Wednesday, July 6, 2016

Teen Depression


You feel your nose tingle and burn like bees swarming.  Then the clouds in your eyes open up as the tempest swirls you into the whipping whirlpool of torment and shame. 



You struggle to keep your head above water but the tears drown out any life, any hope till all that’s left is a maelstrom of anger, self-hate and despair spinning you every which way.



You see the world pass you by but all you can do is loose the damn and let the tears rage through the winding river of misery that is your life, your heart and your mind.



There is no use begging for freedom because it will never come.  You’re stuck in your own private Hell as it’s churning and turning tear you apart, crushing the hopes and dreams of a normal life; throwing you into an agony beyond description, beyond the understanding of most people.



So you sit alone, lost in your terrible world wishing for a death you know will never come, striving for a peace you know doesn’t exist but still you wait for the darkness to rip open every scar, every wound as you sink into your cruel existence; yearning for a different reality, longing to stop feeling anything but feeling is all you do.



A wish for emptiness feeds a hunger you can’t control, feeds a thirst that will never be quenched.  You are stuck, stuck in the devastation as you’re surrounded by the normal laughter and smiles of the other kids.



You sit knowing they are talking about you, laughing at you, calling you stupid because that’s what you call yourself; ugly and stupid.  Your pathetic life is on display for everyone to see. 



You wish to be invisible without realizing you already are invisible.  No one is looking at you, talking about you because no one cares.  No one sees you.  No one knows you exist. 

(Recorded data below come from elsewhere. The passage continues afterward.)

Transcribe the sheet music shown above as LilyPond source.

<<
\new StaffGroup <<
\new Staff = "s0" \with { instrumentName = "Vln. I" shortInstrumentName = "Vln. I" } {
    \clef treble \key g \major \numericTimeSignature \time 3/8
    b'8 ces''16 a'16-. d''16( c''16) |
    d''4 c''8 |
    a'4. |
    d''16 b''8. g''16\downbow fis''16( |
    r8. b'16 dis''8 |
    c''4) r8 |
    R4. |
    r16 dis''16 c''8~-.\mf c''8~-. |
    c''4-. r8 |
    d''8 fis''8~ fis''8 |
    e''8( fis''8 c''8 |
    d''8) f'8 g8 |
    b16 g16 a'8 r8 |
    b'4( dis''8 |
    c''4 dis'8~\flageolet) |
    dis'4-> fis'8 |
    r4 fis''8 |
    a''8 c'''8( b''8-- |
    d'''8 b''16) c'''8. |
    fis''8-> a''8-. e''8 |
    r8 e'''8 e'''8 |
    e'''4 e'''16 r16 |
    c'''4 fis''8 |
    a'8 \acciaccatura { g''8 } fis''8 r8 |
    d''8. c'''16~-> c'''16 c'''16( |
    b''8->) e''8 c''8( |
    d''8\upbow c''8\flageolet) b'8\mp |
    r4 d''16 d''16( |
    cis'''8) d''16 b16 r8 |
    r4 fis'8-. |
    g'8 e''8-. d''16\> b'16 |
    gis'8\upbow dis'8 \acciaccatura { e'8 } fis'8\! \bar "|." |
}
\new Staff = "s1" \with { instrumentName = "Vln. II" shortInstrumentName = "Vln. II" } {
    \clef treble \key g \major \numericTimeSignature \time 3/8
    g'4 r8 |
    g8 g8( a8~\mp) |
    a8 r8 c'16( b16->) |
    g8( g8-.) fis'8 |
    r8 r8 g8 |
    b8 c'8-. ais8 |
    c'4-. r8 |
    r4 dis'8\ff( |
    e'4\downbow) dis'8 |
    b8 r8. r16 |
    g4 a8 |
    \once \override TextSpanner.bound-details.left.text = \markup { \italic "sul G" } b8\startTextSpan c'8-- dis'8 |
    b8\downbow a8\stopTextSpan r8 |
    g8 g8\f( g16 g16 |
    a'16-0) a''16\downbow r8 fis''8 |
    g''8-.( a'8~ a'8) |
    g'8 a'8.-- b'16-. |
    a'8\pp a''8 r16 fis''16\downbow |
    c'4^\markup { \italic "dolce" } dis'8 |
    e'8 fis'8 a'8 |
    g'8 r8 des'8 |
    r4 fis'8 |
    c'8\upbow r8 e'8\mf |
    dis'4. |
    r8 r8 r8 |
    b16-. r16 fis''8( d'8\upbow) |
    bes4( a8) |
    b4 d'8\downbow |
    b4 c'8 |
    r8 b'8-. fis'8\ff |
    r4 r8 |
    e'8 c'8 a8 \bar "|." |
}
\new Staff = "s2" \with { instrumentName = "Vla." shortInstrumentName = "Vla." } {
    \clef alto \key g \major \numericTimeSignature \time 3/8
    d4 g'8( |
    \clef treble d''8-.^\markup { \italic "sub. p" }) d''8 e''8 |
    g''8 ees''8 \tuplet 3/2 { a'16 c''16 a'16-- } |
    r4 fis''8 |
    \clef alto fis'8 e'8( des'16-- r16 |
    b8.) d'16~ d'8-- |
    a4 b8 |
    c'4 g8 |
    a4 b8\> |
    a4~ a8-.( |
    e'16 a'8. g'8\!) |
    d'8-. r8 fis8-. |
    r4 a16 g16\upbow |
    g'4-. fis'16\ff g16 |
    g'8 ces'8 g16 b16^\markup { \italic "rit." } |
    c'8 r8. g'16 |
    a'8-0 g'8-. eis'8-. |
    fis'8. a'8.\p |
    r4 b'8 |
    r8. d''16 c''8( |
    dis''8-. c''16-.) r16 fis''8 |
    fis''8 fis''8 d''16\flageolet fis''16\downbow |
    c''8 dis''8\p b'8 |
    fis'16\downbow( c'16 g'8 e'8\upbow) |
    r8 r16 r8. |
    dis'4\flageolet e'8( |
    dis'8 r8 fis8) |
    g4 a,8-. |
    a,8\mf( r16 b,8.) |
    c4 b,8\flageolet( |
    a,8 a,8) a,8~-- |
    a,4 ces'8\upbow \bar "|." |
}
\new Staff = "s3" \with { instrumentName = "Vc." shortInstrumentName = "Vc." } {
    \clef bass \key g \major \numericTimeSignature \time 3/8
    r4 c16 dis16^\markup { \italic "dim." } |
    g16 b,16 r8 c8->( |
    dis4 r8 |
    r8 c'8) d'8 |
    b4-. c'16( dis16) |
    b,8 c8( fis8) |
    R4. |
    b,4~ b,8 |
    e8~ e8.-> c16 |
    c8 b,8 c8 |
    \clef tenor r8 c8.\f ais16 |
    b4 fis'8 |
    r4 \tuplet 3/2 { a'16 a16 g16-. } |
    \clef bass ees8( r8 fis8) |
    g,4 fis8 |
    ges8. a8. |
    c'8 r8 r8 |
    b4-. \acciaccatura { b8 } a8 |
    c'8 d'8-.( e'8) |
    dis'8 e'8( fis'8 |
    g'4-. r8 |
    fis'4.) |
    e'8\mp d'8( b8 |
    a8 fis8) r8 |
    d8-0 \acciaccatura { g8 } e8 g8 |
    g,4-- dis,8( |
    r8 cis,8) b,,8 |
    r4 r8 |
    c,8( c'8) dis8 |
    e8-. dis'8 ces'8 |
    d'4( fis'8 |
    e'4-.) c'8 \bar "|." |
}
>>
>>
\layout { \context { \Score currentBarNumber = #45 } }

You suffer in silence waiting for the day you finally have the strength to end your struggle.  Will that day come?  You want it to come but you know fear and terror of death always stops you. 

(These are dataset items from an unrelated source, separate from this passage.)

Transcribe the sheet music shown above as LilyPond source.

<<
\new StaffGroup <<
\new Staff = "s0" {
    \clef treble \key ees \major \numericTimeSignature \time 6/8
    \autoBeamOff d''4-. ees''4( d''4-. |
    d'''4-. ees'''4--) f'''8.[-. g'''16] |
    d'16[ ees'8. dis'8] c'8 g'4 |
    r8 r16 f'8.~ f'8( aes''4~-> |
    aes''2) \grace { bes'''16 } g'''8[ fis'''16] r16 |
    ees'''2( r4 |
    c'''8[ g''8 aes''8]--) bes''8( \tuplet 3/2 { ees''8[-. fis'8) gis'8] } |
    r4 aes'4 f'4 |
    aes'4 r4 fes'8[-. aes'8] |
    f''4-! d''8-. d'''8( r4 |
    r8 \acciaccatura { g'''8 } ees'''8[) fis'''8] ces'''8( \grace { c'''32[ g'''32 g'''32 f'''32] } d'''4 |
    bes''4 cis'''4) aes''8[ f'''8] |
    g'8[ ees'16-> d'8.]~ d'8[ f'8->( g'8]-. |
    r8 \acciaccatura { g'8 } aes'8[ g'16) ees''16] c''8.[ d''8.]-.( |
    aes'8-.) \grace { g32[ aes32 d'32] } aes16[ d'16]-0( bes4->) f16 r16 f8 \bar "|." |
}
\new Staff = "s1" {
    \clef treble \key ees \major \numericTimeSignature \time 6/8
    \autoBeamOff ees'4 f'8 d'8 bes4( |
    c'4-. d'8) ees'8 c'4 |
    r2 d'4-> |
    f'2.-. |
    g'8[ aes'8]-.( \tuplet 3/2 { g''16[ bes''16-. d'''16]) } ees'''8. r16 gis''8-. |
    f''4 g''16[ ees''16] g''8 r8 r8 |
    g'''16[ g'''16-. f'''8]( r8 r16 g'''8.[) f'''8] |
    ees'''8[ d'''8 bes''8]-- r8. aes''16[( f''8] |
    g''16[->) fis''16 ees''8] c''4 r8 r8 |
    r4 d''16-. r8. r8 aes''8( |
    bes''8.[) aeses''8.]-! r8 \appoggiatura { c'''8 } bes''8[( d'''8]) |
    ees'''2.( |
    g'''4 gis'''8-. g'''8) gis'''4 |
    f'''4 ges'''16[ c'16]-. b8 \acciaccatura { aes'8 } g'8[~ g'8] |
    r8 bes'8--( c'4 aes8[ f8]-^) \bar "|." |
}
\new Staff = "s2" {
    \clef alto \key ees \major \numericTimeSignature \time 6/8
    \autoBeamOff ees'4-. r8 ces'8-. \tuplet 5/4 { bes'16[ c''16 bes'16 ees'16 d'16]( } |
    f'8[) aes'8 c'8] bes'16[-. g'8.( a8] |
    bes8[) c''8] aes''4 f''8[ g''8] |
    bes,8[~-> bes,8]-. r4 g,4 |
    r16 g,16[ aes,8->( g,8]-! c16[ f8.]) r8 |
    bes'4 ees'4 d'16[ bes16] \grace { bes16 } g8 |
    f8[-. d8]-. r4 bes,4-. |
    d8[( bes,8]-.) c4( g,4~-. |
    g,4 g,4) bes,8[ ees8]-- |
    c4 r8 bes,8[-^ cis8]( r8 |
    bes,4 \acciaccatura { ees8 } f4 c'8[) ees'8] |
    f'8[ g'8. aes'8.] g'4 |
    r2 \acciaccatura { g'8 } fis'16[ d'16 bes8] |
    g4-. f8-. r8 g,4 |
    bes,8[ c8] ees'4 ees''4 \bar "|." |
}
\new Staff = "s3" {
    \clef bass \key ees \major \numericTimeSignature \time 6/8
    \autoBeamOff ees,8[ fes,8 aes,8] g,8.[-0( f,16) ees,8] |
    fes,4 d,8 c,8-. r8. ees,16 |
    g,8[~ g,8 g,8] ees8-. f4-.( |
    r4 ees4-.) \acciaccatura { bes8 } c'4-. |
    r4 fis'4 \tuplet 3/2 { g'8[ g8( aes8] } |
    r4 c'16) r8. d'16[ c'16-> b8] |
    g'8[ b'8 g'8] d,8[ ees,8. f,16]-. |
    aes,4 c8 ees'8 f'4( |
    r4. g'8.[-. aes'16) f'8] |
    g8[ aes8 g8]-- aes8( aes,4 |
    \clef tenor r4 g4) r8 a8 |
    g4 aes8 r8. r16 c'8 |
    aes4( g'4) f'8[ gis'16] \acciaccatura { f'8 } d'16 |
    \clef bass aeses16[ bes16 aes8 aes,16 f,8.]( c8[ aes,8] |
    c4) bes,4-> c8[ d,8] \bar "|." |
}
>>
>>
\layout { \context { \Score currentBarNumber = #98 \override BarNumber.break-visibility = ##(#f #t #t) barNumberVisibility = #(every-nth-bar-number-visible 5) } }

You spend your life not living but dying a slow, agonizing, painful death.  No light exists, no hope endures.  Nothing is all you have.  Nothing is all you are.  To truly be nothing is all you want.  

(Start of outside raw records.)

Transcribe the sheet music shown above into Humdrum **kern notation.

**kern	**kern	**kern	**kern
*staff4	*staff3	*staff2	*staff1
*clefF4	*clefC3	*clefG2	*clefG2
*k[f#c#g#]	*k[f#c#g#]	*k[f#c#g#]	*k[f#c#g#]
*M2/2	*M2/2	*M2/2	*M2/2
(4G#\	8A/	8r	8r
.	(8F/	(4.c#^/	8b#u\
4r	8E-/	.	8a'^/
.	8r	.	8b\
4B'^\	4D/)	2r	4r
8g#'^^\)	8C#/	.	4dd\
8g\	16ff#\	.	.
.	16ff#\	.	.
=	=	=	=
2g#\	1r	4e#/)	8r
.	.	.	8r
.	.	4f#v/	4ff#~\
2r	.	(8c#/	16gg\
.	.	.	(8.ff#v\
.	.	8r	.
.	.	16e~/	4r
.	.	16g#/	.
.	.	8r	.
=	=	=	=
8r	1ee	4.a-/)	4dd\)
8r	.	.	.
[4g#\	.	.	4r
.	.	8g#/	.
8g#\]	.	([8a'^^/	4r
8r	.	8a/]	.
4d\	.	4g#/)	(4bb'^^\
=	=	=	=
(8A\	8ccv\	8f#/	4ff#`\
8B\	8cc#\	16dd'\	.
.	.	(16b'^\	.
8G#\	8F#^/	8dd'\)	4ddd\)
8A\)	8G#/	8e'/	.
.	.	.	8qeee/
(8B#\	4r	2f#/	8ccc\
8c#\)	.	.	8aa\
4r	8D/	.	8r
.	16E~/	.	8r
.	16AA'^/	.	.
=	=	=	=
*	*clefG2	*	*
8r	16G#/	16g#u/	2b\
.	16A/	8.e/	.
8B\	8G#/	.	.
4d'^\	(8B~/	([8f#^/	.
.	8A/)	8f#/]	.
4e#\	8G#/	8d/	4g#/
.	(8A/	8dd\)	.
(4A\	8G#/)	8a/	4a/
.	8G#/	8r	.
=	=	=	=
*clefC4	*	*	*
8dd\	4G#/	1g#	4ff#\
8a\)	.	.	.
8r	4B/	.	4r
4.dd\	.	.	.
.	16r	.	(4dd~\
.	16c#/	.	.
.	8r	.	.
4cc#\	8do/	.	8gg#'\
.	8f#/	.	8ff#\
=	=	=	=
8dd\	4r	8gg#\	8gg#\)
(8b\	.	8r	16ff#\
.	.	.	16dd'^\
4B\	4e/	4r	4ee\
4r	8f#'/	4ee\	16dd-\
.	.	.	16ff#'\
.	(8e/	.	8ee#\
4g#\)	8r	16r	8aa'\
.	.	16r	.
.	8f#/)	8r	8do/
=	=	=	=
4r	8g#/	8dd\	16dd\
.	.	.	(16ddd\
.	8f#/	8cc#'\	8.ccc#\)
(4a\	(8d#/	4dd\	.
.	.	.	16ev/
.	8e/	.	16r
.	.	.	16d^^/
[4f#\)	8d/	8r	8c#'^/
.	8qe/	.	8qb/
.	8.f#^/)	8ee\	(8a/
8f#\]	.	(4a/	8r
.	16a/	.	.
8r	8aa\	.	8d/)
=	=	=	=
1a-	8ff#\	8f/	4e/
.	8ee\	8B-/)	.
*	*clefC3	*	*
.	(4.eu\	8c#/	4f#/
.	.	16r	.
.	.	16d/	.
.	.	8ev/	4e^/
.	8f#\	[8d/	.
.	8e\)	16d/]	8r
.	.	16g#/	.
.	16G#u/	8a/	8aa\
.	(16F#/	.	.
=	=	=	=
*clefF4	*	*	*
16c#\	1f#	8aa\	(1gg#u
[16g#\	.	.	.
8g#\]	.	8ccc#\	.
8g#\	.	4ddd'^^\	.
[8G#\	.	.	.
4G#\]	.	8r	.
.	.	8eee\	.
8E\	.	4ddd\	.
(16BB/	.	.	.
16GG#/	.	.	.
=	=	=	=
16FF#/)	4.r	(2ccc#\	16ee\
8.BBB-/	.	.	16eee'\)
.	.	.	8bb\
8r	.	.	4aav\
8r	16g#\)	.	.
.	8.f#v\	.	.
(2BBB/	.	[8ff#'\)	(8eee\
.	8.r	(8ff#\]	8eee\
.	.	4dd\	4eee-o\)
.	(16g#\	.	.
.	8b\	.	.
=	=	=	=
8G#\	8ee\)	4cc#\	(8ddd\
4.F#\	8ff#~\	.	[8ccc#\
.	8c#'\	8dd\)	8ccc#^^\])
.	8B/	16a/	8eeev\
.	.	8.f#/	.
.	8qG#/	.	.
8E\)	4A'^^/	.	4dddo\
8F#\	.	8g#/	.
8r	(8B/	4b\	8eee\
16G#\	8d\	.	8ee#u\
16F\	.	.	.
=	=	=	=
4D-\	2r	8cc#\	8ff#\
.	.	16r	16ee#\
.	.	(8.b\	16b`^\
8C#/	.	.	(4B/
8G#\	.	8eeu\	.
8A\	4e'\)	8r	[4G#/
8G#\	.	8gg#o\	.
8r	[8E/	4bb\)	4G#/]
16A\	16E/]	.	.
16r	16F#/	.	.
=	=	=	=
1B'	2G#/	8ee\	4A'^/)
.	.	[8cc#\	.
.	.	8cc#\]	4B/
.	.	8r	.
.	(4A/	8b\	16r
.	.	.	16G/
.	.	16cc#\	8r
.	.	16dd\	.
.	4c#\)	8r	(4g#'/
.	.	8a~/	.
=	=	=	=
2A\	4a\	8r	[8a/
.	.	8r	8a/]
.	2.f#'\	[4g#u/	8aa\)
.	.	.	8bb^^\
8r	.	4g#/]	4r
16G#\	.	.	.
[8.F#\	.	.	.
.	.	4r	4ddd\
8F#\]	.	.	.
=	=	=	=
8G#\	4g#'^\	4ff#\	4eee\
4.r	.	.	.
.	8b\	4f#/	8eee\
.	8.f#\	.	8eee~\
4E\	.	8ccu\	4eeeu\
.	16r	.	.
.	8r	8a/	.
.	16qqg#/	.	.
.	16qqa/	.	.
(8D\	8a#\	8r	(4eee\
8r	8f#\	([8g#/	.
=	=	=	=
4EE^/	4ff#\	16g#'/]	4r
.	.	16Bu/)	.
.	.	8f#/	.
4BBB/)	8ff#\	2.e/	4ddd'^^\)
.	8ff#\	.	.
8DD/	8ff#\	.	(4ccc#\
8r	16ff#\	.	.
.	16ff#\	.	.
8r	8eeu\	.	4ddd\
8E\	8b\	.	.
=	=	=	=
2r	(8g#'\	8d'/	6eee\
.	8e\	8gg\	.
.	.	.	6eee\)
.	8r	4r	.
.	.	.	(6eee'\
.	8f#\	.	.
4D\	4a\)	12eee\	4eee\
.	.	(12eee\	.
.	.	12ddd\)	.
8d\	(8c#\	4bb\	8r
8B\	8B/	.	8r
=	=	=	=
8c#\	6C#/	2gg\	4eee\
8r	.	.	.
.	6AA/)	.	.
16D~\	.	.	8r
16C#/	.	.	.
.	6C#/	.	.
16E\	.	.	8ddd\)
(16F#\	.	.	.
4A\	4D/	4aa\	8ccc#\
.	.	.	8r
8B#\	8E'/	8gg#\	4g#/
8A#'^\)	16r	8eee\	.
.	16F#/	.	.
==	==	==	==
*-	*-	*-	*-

You ache for that nothing as you waste away, slipping deeper into that pit of despair; that pit that eats you alive, devouring everything good, consuming all knowledge; leaving you bewildered, hurt and lonely, so lonely. 



If only you hadn’t been born.  If only you were somebody else.  If only the darkness didn’t exist.  What would a life without pain feel like?  Fear infests you as you wonder about the happiness other people feel.  “I’ve been alone, afraid and in pain for so long.  Could I live without them?  Could I ever be normal or would I collapse under the weight of joy?”



My mind hurts as I think about the damage depression and anxiety causes, especially to a child who is overlooked.  Just remember not all children who suffer from depression and anxiety get into trouble.  Some make good grades and never cause problems until it’s almost too late.  Talk to your kids about how they feel and what they think.  Let them know whatever they feel is OK.  Help them see the light that shines deep inside them.  Let them know there is hope, no matter what, there is hope.